Records supplied below:

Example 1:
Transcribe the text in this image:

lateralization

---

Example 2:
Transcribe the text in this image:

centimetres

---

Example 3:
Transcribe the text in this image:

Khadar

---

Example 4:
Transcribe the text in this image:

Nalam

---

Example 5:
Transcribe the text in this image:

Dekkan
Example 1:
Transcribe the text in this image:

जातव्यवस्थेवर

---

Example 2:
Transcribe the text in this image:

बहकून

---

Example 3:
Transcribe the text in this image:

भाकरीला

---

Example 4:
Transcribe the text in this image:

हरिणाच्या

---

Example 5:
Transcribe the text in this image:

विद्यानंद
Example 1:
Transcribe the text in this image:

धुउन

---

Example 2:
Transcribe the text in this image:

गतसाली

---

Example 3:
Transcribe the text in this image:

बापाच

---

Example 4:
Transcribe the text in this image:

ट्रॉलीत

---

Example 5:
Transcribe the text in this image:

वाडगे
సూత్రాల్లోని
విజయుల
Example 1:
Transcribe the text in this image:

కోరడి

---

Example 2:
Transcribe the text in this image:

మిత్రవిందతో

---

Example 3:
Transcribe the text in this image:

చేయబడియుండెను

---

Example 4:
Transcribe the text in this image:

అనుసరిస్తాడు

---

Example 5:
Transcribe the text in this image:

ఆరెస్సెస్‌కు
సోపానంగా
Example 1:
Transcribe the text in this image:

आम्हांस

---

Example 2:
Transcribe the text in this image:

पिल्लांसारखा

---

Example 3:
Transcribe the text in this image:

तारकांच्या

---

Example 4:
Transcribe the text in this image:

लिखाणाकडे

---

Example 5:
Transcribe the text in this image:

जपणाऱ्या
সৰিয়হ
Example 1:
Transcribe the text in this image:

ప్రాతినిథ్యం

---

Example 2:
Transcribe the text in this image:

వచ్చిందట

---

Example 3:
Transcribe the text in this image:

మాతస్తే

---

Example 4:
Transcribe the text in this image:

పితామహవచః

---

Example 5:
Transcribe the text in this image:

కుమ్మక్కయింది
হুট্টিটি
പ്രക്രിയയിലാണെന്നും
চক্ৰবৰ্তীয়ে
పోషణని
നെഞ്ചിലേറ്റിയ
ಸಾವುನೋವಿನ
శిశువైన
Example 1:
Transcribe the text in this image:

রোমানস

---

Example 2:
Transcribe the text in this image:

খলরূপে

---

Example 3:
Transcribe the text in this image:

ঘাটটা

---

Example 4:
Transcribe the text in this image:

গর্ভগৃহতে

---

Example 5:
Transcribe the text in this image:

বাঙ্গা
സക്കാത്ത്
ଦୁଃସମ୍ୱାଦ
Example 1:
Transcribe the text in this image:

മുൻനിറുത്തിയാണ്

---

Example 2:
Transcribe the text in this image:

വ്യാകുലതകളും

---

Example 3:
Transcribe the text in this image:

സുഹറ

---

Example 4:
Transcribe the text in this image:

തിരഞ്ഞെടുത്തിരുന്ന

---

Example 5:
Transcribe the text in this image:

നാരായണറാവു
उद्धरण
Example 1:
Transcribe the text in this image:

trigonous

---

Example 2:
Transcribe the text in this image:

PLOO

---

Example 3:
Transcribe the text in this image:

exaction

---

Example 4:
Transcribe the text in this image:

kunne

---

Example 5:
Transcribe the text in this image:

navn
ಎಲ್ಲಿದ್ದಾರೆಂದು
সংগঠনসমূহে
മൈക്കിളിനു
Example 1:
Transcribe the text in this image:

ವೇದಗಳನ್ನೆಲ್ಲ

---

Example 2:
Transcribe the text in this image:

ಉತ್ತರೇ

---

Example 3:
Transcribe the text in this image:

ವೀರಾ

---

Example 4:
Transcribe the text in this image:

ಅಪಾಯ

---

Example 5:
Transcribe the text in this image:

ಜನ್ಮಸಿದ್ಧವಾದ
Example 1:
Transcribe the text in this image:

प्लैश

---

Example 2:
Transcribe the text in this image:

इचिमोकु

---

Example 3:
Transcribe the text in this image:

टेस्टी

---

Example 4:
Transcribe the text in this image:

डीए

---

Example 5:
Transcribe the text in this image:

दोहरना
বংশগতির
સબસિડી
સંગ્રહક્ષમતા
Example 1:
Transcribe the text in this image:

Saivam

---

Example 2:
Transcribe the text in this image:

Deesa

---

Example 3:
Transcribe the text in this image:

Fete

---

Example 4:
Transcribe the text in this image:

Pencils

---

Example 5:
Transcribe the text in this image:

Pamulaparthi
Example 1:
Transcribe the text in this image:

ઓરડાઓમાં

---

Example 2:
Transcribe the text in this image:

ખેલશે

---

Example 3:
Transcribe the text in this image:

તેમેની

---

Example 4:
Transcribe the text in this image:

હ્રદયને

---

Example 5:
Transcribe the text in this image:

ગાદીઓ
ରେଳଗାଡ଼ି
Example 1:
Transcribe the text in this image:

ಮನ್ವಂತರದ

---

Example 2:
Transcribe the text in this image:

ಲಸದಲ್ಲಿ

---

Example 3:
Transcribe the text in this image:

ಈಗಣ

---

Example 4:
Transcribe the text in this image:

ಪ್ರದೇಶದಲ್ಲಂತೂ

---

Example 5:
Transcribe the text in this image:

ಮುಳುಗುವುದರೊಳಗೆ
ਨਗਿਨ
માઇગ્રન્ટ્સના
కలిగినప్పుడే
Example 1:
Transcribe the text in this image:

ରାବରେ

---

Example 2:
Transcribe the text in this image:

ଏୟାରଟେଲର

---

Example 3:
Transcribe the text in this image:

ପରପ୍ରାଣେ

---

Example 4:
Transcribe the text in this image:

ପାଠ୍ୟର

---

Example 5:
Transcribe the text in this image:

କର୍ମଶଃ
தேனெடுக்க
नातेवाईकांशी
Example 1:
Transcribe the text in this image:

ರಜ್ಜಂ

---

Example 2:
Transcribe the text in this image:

End of Records supplied.

[Task goal]
Every line above should be written out again exactly as it stands.

[Solution]
Example 1:
Transcribe the text in this image:

lateralization

---

Example 2:
Transcribe the text in this image:

centimetres

---

Example 3:
Transcribe the text in this image:

Khadar

---

Example 4:
Transcribe the text in this image:

Nalam

---

Example 5:
Transcribe the text in this image:

Dekkan
Example 1:
Transcribe the text in this image:

जातव्यवस्थेवर

---

Example 2:
Transcribe the text in this image:

बहकून

---

Example 3:
Transcribe the text in this image:

भाकरीला

---

Example 4:
Transcribe the text in this image:

हरिणाच्या

---

Example 5:
Transcribe the text in this image:

विद्यानंद
Example 1:
Transcribe the text in this image:

धुउन

---

Example 2:
Transcribe the text in this image:

गतसाली

---

Example 3:
Transcribe the text in this image:

बापाच

---

Example 4:
Transcribe the text in this image:

ट्रॉलीत

---

Example 5:
Transcribe the text in this image:

वाडगे
సూత్రాల్లోని
విజయుల
Example 1:
Transcribe the text in this image:

కోరడి

---

Example 2:
Transcribe the text in this image:

మిత్రవిందతో

---

Example 3:
Transcribe the text in this image:

చేయబడియుండెను

---

Example 4:
Transcribe the text in this image:

అనుసరిస్తాడు

---

Example 5:
Transcribe the text in this image:

ఆరెస్సెస్‌కు
సోపానంగా
Example 1:
Transcribe the text in this image:

आम्हांस

---

Example 2:
Transcribe the text in this image:

पिल्लांसारखा

---

Example 3:
Transcribe the text in this image:

तारकांच्या

---

Example 4:
Transcribe the text in this image:

लिखाणाकडे

---

Example 5:
Transcribe the text in this image:

जपणाऱ्या
সৰিয়হ
Example 1:
Transcribe the text in this image:

ప్రాతినిథ్యం

---

Example 2:
Transcribe the text in this image:

వచ్చిందట

---

Example 3:
Transcribe the text in this image:

మాతస్తే

---

Example 4:
Transcribe the text in this image:

పితామహవచః

---

Example 5:
Transcribe the text in this image:

కుమ్మక్కయింది
হুট্টিটি
പ്രക്രിയയിലാണെന്നും
চক্ৰবৰ্তীয়ে
పోషణని
നെഞ്ചിലേറ്റിയ
ಸಾವುನೋವಿನ
శిశువైన
Example 1:
Transcribe the text in this image:

রোমানস

---

Example 2:
Transcribe the text in this image:

খলরূপে

---

Example 3:
Transcribe the text in this image:

ঘাটটা

---

Example 4:
Transcribe the text in this image:

গর্ভগৃহতে

---

Example 5:
Transcribe the text in this image:

বাঙ্গা
സക്കാത്ത്
ଦୁଃସମ୍ୱାଦ
Example 1:
Transcribe the text in this image:

മുൻനിറുത്തിയാണ്

---

Example 2:
Transcribe the text in this image:

വ്യാകുലതകളും

---

Example 3:
Transcribe the text in this image:

സുഹറ

---

Example 4:
Transcribe the text in this image:

തിരഞ്ഞെടുത്തിരുന്ന

---

Example 5:
Transcribe the text in this image:

നാരായണറാവു
उद्धरण
Example 1:
Transcribe the text in this image:

trigonous

---

Example 2:
Transcribe the text in this image:

PLOO

---

Example 3:
Transcribe the text in this image:

exaction

---

Example 4:
Transcribe the text in this image:

kunne

---

Example 5:
Transcribe the text in this image:

navn
ಎಲ್ಲಿದ್ದಾರೆಂದು
সংগঠনসমূহে
മൈക്കിളിനു
Example 1:
Transcribe the text in this image:

ವೇದಗಳನ್ನೆಲ್ಲ

---

Example 2:
Transcribe the text in this image:

ಉತ್ತರೇ

---

Example 3:
Transcribe the text in this image:

ವೀರಾ

---

Example 4:
Transcribe the text in this image:

ಅಪಾಯ

---

Example 5:
Transcribe the text in this image:

ಜನ್ಮಸಿದ್ಧವಾದ
Example 1:
Transcribe the text in this image:

प्लैश

---

Example 2:
Transcribe the text in this image:

इचिमोकु

---

Example 3:
Transcribe the text in this image:

टेस्टी

---

Example 4:
Transcribe the text in this image:

डीए

---

Example 5:
Transcribe the text in this image:

दोहरना
বংশগতির
સબસિડી
સંગ્રહક્ષમતા
Example 1:
Transcribe the text in this image:

Saivam

---

Example 2:
Transcribe the text in this image:

Deesa

---

Example 3:
Transcribe the text in this image:

Fete

---

Example 4:
Transcribe the text in this image:

Pencils

---

Example 5:
Transcribe the text in this image:

Pamulaparthi
Example 1:
Transcribe the text in this image:

ઓરડાઓમાં

---

Example 2:
Transcribe the text in this image:

ખેલશે

---

Example 3:
Transcribe the text in this image:

તેમેની

---

Example 4:
Transcribe the text in this image:

હ્રદયને

---

Example 5:
Transcribe the text in this image:

ગાદીઓ
ରେଳଗାଡ଼ି
Example 1:
Transcribe the text in this image:

ಮನ್ವಂತರದ

---

Example 2:
Transcribe the text in this image:

ಲಸದಲ್ಲಿ

---

Example 3:
Transcribe the text in this image:

ಈಗಣ

---

Example 4:
Transcribe the text in this image:

ಪ್ರದೇಶದಲ್ಲಂತೂ

---

Example 5:
Transcribe the text in this image:

ಮುಳುಗುವುದರೊಳಗೆ
ਨਗਿਨ
માઇગ્રન્ટ્સના
కలిగినప్పుడే
Example 1:
Transcribe the text in this image:

ରାବରେ

---

Example 2:
Transcribe the text in this image:

ଏୟାରଟେଲର

---

Example 3:
Transcribe the text in this image:

ପରପ୍ରାଣେ

---

Example 4:
Transcribe the text in this image:

ପାଠ୍ୟର

---

Example 5:
Transcribe the text in this image:

କର୍ମଶଃ
தேனெடுக்க
नातेवाईकांशी
Example 1:
Transcribe the text in this image:

ರಜ್ಜಂ

---

Example 2:
Transcribe the text in this image:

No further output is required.